(Stored data entries)

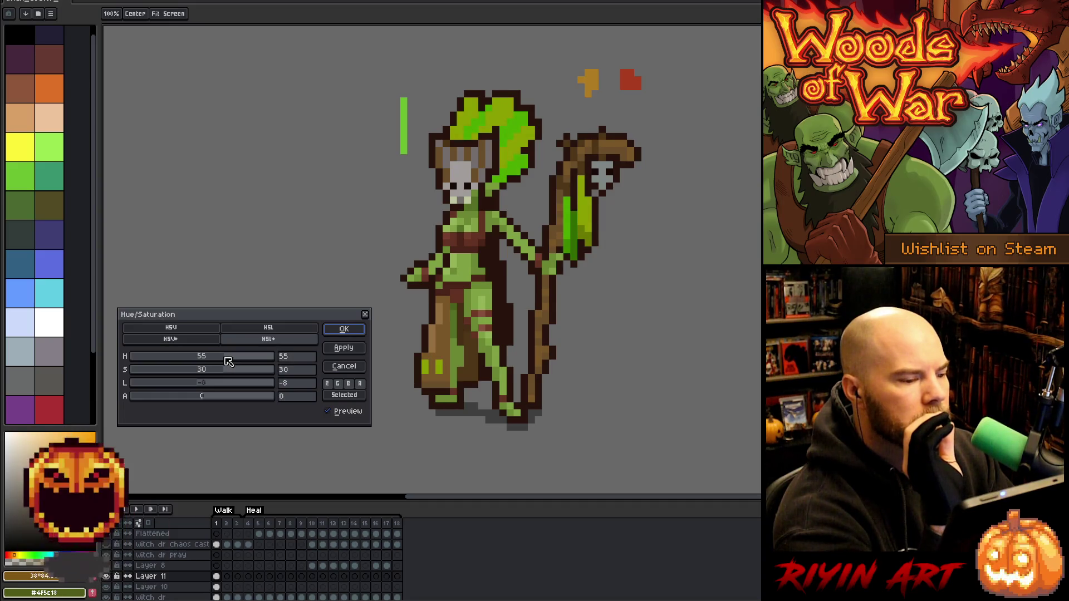
pyautogui.moveTo(205, 372); pyautogui.dragTo(217, 372)
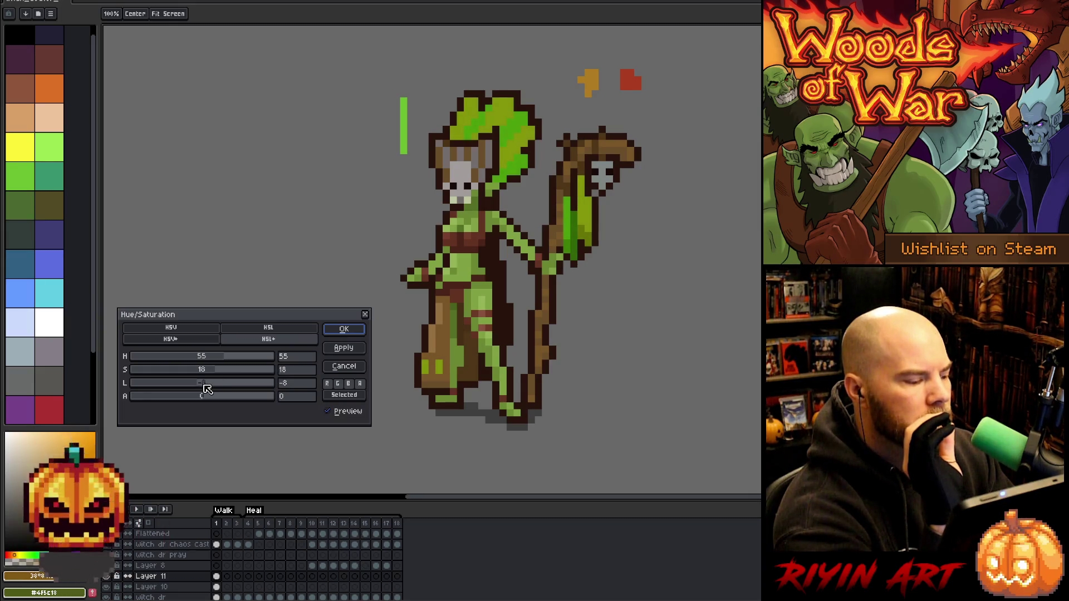
pyautogui.click(204, 384)
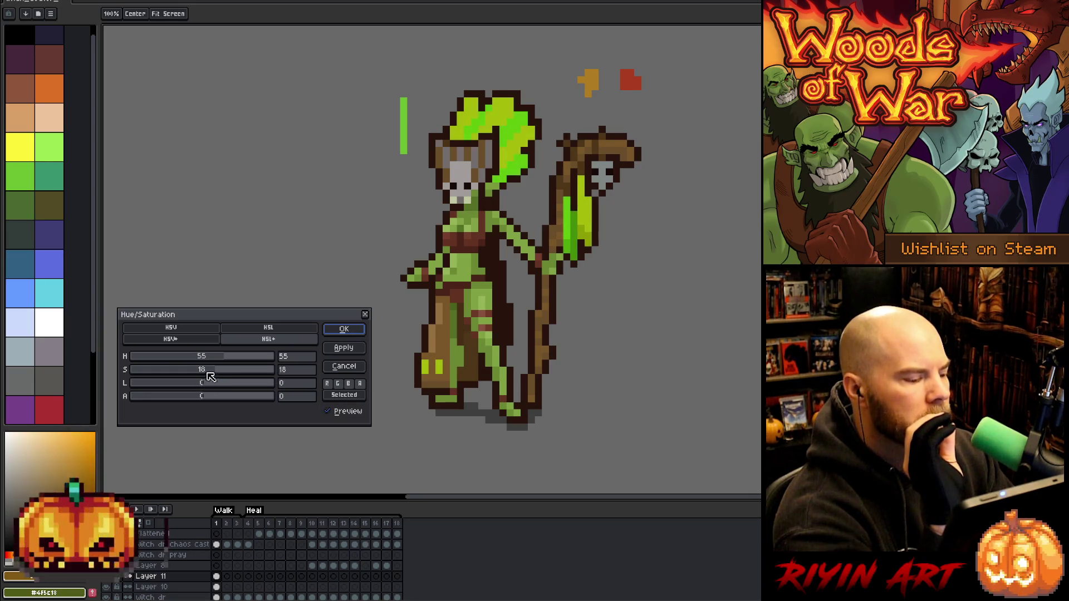
pyautogui.click(204, 372)
pyautogui.moveTo(212, 376); pyautogui.dragTo(219, 361)
pyautogui.click(219, 359)
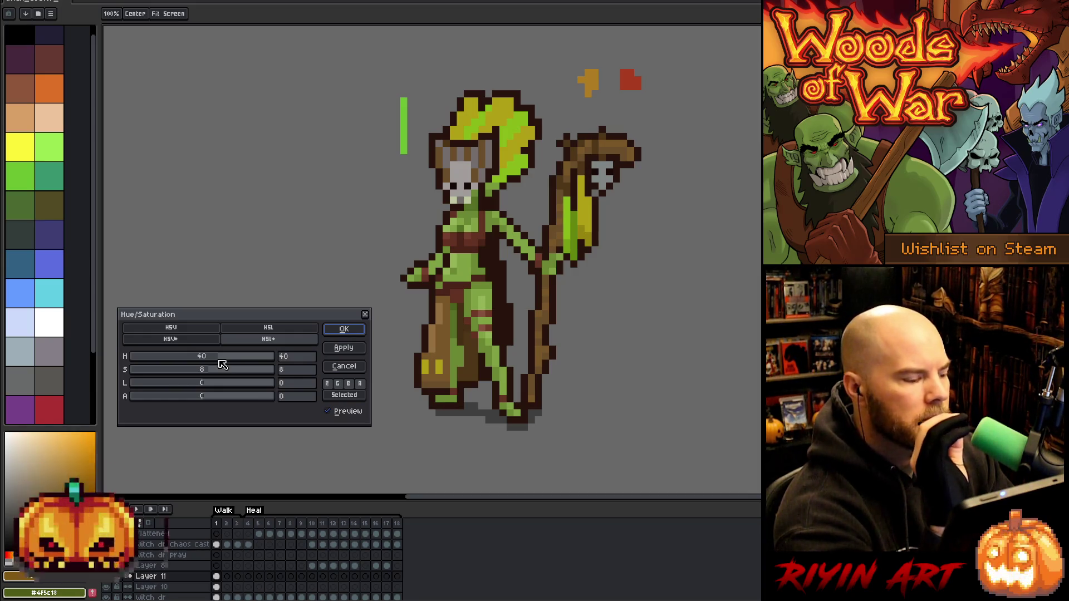
pyautogui.click(331, 330)
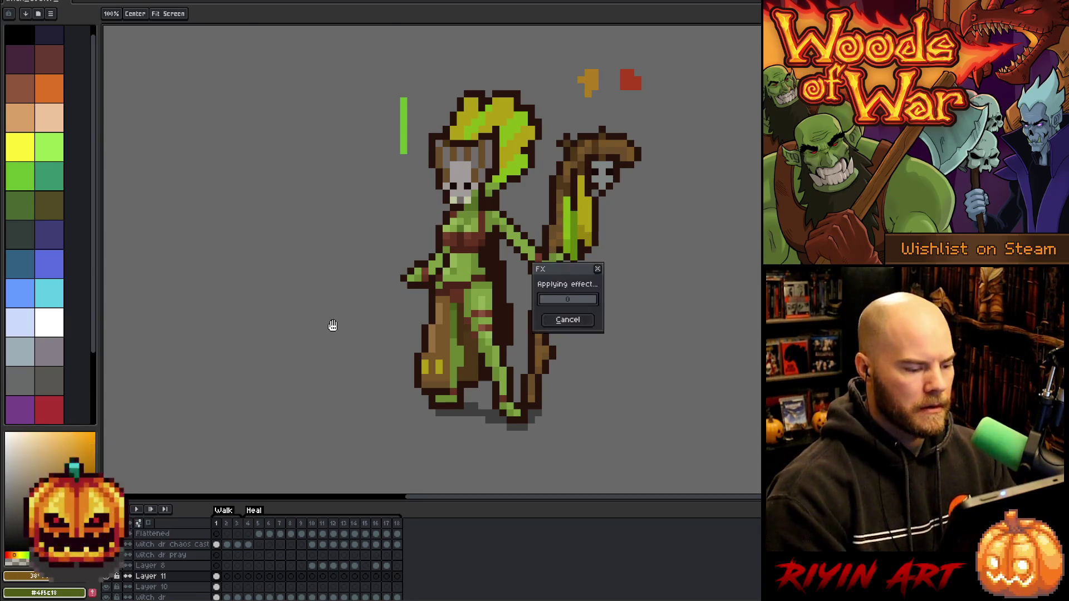
# Select the green feather pixels by colour range, refining the tolerance to about 26
pyautogui.press('shift+c')
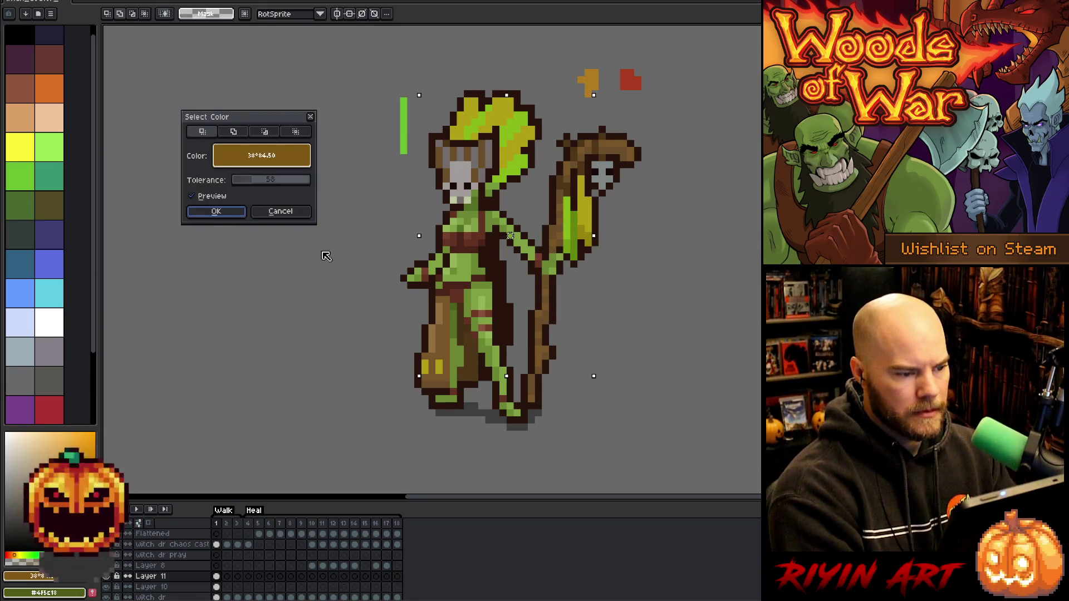
pyautogui.click(480, 121)
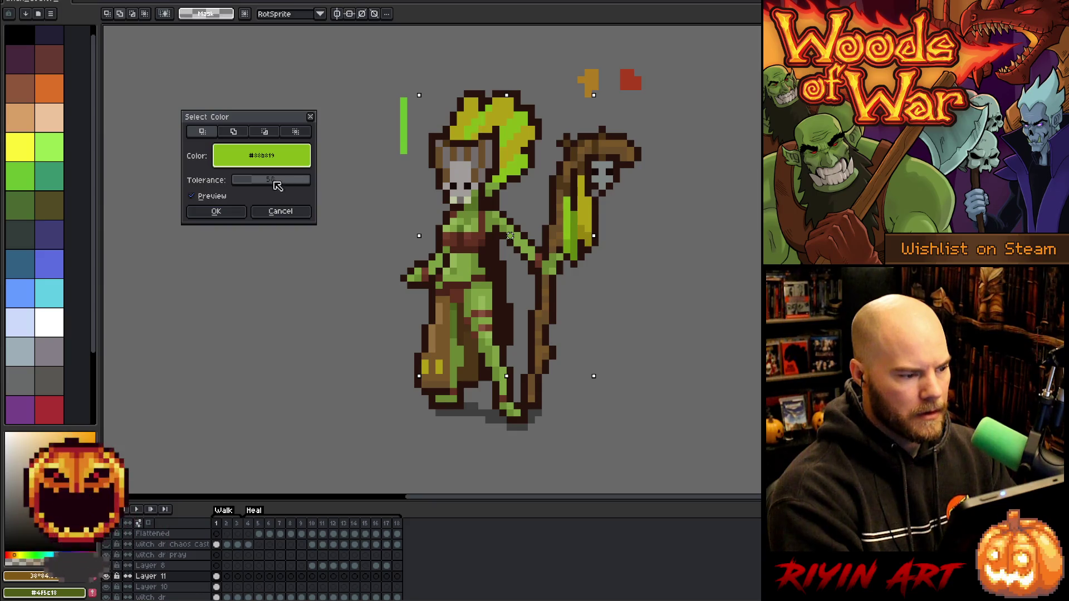
pyautogui.click(231, 213)
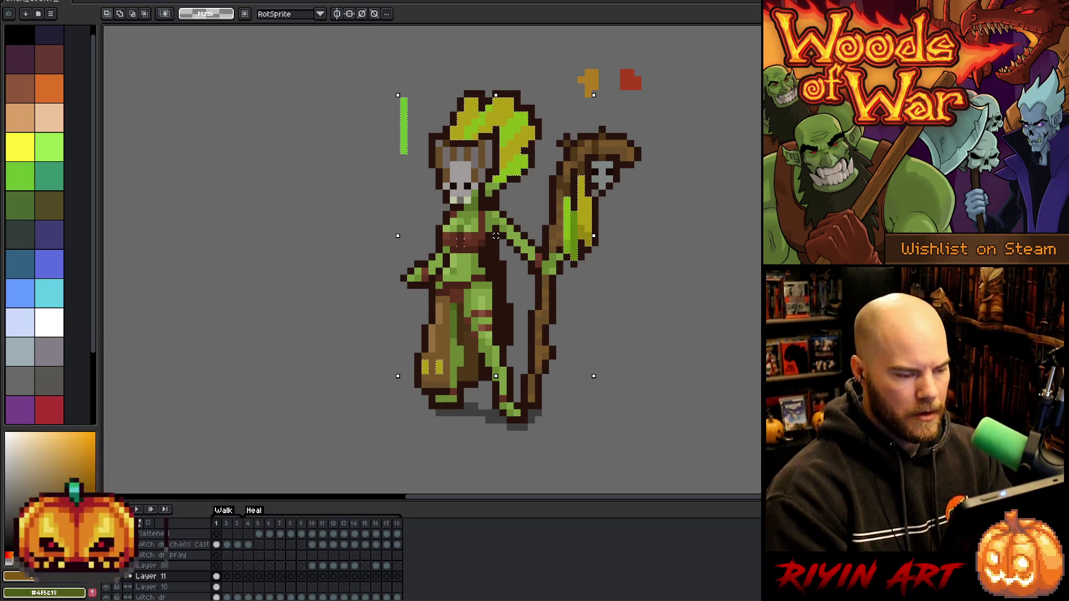
pyautogui.click(119, 14)
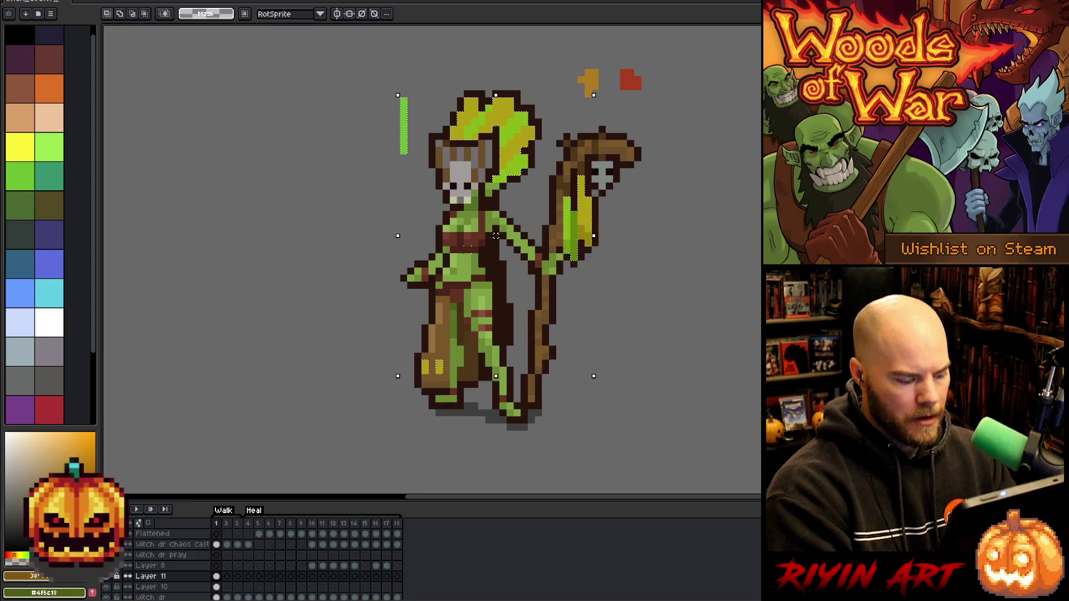
pyautogui.moveTo(238, 180); pyautogui.dragTo(226, 180)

» **Work task**
Every line from the line containing "pyautogui.click(119, 14)" through the last line above is to be printed exactly. Pictures are not copied.

» **Output of the exercise**
pyautogui.click(119, 14)
pyautogui.moveTo(238, 180); pyautogui.dragTo(226, 180)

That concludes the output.